_ASSIGNED TASK_:
Rewrite the data below with every instance of "Brighton" replaced by "Hove", leaving everything else unchanged. Don't include the pictures in your answer.

___

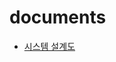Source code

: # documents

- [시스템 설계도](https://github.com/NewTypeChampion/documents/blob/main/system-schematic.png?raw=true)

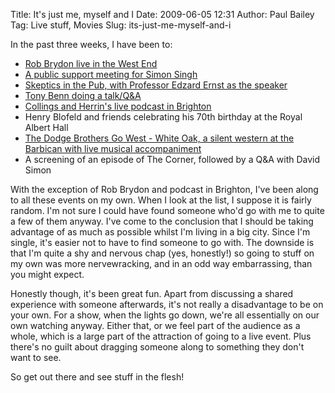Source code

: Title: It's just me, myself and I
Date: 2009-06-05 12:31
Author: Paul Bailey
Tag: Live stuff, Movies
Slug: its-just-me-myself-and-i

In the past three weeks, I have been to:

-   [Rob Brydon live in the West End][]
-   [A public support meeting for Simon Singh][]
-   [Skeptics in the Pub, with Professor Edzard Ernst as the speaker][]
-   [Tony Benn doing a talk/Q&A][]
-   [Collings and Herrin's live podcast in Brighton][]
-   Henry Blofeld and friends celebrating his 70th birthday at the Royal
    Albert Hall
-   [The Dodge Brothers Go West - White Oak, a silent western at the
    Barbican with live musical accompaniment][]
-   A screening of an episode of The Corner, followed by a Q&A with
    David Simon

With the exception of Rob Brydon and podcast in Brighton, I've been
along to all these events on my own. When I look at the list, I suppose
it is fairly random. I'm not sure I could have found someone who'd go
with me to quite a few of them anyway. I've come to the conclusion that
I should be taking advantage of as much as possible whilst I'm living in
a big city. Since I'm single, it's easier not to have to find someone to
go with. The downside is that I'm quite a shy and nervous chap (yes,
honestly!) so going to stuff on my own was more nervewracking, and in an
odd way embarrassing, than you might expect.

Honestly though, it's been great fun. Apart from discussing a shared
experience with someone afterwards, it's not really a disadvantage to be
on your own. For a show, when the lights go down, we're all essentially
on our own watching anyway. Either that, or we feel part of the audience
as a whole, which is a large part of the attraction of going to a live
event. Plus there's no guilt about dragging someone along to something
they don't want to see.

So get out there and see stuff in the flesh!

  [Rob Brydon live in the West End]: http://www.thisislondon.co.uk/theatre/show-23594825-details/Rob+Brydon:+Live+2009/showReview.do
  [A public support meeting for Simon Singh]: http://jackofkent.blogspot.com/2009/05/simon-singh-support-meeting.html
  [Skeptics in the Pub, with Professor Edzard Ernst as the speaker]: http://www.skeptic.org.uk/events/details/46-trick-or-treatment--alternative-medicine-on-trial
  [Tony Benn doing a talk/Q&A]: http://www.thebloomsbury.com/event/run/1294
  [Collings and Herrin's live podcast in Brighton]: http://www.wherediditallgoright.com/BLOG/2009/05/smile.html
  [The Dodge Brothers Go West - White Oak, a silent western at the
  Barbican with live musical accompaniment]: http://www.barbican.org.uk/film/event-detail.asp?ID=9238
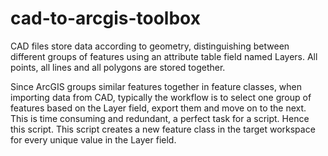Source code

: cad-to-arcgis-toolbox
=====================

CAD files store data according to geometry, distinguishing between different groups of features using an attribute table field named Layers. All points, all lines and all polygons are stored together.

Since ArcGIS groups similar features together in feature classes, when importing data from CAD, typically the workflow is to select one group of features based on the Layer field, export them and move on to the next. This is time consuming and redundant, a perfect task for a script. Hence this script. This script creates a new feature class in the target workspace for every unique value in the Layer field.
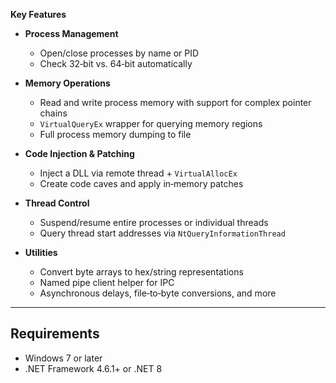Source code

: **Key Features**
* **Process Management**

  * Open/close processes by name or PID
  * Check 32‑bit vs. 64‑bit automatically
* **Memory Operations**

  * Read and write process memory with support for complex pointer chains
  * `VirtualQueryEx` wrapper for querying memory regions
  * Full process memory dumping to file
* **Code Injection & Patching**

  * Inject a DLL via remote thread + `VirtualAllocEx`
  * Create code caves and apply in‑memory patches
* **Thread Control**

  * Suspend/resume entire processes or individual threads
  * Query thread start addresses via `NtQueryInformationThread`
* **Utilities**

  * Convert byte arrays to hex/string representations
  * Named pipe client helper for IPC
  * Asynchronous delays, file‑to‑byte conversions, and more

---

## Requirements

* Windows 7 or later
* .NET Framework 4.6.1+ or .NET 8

___

_FINAL ANSWER_:
Source code

: # documents

- [시스템 설계도](https://github.com/NewTypeChampion/documents/blob/main/system-schematic.png?raw=true)

Source code

: Title: It's just me, myself and I
Date: 2009-06-05 12:31
Author: Paul Bailey
Tag: Live stuff, Movies
Slug: its-just-me-myself-and-i

In the past three weeks, I have been to:

-   [Rob Brydon live in the West End][]
-   [A public support meeting for Simon Singh][]
-   [Skeptics in the Pub, with Professor Edzard Ernst as the speaker][]
-   [Tony Benn doing a talk/Q&A][]
-   [Collings and Herrin's live podcast in Hove][]
-   Henry Blofeld and friends celebrating his 70th birthday at the Royal
    Albert Hall
-   [The Dodge Brothers Go West - White Oak, a silent western at the
    Barbican with live musical accompaniment][]
-   A screening of an episode of The Corner, followed by a Q&A with
    David Simon

With the exception of Rob Brydon and podcast in Hove, I've been
along to all these events on my own. When I look at the list, I suppose
it is fairly random. I'm not sure I could have found someone who'd go
with me to quite a few of them anyway. I've come to the conclusion that
I should be taking advantage of as much as possible whilst I'm living in
a big city. Since I'm single, it's easier not to have to find someone to
go with. The downside is that I'm quite a shy and nervous chap (yes,
honestly!) so going to stuff on my own was more nervewracking, and in an
odd way embarrassing, than you might expect.

Honestly though, it's been great fun. Apart from discussing a shared
experience with someone afterwards, it's not really a disadvantage to be
on your own. For a show, when the lights go down, we're all essentially
on our own watching anyway. Either that, or we feel part of the audience
as a whole, which is a large part of the attraction of going to a live
event. Plus there's no guilt about dragging someone along to something
they don't want to see.

So get out there and see stuff in the flesh!

  [Rob Brydon live in the West End]: http://www.thisislondon.co.uk/theatre/show-23594825-details/Rob+Brydon:+Live+2009/showReview.do
  [A public support meeting for Simon Singh]: http://jackofkent.blogspot.com/2009/05/simon-singh-support-meeting.html
  [Skeptics in the Pub, with Professor Edzard Ernst as the speaker]: http://www.skeptic.org.uk/events/details/46-trick-or-treatment--alternative-medicine-on-trial
  [Tony Benn doing a talk/Q&A]: http://www.thebloomsbury.com/event/run/1294
  [Collings and Herrin's live podcast in Hove]: http://www.wherediditallgoright.com/BLOG/2009/05/smile.html
  [The Dodge Brothers Go West - White Oak, a silent western at the
  Barbican with live musical accompaniment]: http://www.barbican.org.uk/film/event-detail.asp?ID=9238
Source code

: cad-to-arcgis-toolbox
=====================

CAD files store data according to geometry, distinguishing between different groups of features using an attribute table field named Layers. All points, all lines and all polygons are stored together.

Since ArcGIS groups similar features together in feature classes, when importing data from CAD, typically the workflow is to select one group of features based on the Layer field, export them and move on to the next. This is time consuming and redundant, a perfect task for a script. Hence this script. This script creates a new feature class in the target workspace for every unique value in the Layer field.
Source code

: **Key Features**
* **Process Management**

  * Open/close processes by name or PID
  * Check 32‑bit vs. 64‑bit automatically
* **Memory Operations**

  * Read and write process memory with support for complex pointer chains
  * `VirtualQueryEx` wrapper for querying memory regions
  * Full process memory dumping to file
* **Code Injection & Patching**

  * Inject a DLL via remote thread + `VirtualAllocEx`
  * Create code caves and apply in‑memory patches
* **Thread Control**

  * Suspend/resume entire processes or individual threads
  * Query thread start addresses via `NtQueryInformationThread`
* **Utilities**

  * Convert byte arrays to hex/string representations
  * Named pipe client helper for IPC
  * Asynchronous delays, file‑to‑byte conversions, and more

---

## Requirements

* Windows 7 or later
* .NET Framework 4.6.1+ or .NET 8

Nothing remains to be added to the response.